Por Arturo Zárate Ruiz

El Papa Francisco ha descrito la Iglesia como «un hospital de campaña».  Con ello nos recuerda que no acoge tanto a justos como a pecadores; que busca las ovejas perdidas, no las que permanecen en el rebaño.  En gran medida su frase es un jalón de orejas para cuando nos da por considerarnos puros, por pensar por un lado que somos tan buenos que hasta Dios mismo se oscurece con nuestra luz; por pensar, por otro lado, que ni se nos acerquen los pecadores —menos aun que se les ocurra entrar al templo—, pues nos pueden contaminar con sus perversiones, malicia, cochinadas, herejías y demás.

El caso es que todos nosotros ya estamos contaminados, ya estamos enfermos, ya estamos afectados por el pecado, aun los bebitos, por el pecado original.  Por tanto, ese hospital, que es la Iglesia, es también para nosotros, si no por otra razón, por la soberbia y la necedad de habernos considerado puros, sobre todo por no amar, por rechazar al hermano convaleciente y en peligro de muy próxima muerte eterna, como también nosotros de seguir con nuestras presunciones.

Bien que nos recuerde el Papa que la Iglesia es un lugar de acogida.  Pero su acogida no es de cualquier tipo.  Pues no es un corral de asilamiento para los infectados, para separarlos, para que no pongan en peligro a los “sanos”.  Es un hospital, es un centro de atención para los enfermos, es una institución para curar las más terribles dolencias.

En ese hospital debemos esperar que ocurran varias cosas:

Cuando se entra allí, se espera justamente que sean amables con nosotros, pero no tan “amables” que nos nieguen u oculten que estamos al menos “enfermitos”, dizque para no traumarnos.  Cualquier ingresado desea que le expliquen por qué está en ese lugar, es más, espera un diagnóstico.  El de la Iglesia debe denunciar, como lo hizo el profeta Jeremías, nuestros pecados con pelos y señales, que, si son pecados mortales, está en juego nuestra vida eterna. ¡Qué falta extrema de caridad sería el no avisarnos!

Allí se espera que el enfermo, nosotros, reconozcamos nuestros pecados.  Un enfermo que no se reconoce como tal no puede ser curado.  Su derrotero es entonces la muerte.
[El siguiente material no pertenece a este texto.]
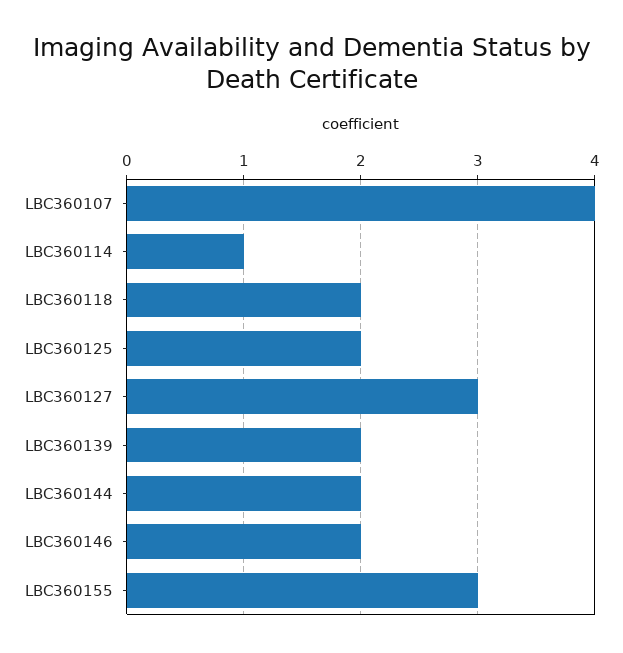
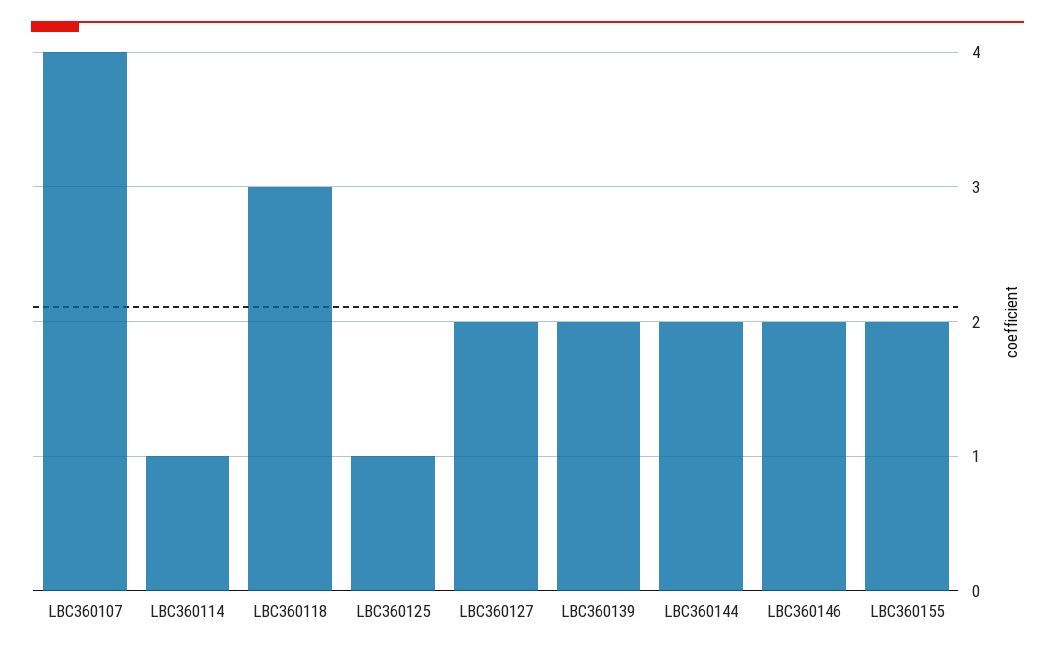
LBC360118: 2 -> 3
LBC360125: 2 -> 1
LBC360127: 3 -> 2
LBC360155: 3 -> 2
En un hospital se espera, también, un remedio.  En el principio de su ministerio, Jesús mismo prescribió el tratamiento: la conversión y la penitencia.  La Iglesia provee medicina para ello: la predicación de la Buena Nueva, la instrucción religiosa y, por supuesto, los sacramentos.  De ser yo, por ejemplo, un chismoso, debo procurar que la gracia de estos sacramentos me lleve a no curiosear, a no ser metiche, a mantenerme callado en lo que no me atañe, y siempre a amar.

Ahora bien, la gracia recibida no es magia.  Sí nos fortalece frente a las tentaciones, pero no nos las quita automáticamente.  De ser diabéticos, en un hospital nos ofrecen medicinas para controlar la glucosa en la sangre.  Pero éstas no borran de ningún modo nuestro no procesar bien la glucosa, ni son suficientes para poner a un lado una dieta baja en azúcares y carbohidratos.  En la Iglesia, como pecadores que somos, no basta dejar de pecar.  También requerimos evitar las ocasiones de pecado, por ejemplo, no basta no robar, se requiere además no acompañar a los ladrones en sus fechorías.

Notemos que la Iglesia no es cualquier hospital, es uno de campaña, es decir, de zona de guerra. Como nos lo recuerda Job, Militia est vita hominis super terram: hasta llegar a la Casa de Dios libraremos una guerra constante contra el pecado y el demonio.  De allí que los remedios muchas veces a nuestras dolencias serán, según instrucciones de nuestro director espiritual, no caricias, sino los durísimos que aplica un médico en pleno bombardeo aéreo, por ejemplo, ni siquiera mirar a los ojos a una mujer de ser terriblemente lujuriosos, o, de ser chismosos, olvidarse de la televisión y del Facebook que nos ponen pésimo ejemplo.  Aceptemos esto como penitencia.

Por supuesto, «la señal de los cristianos» sigue siendo «el amarse como hermanos».  Pero por ser precisamente hermanos no debemos olvidarnos de la corrección fraterna.  Sin ella corremos el peligro de la muerte eterna.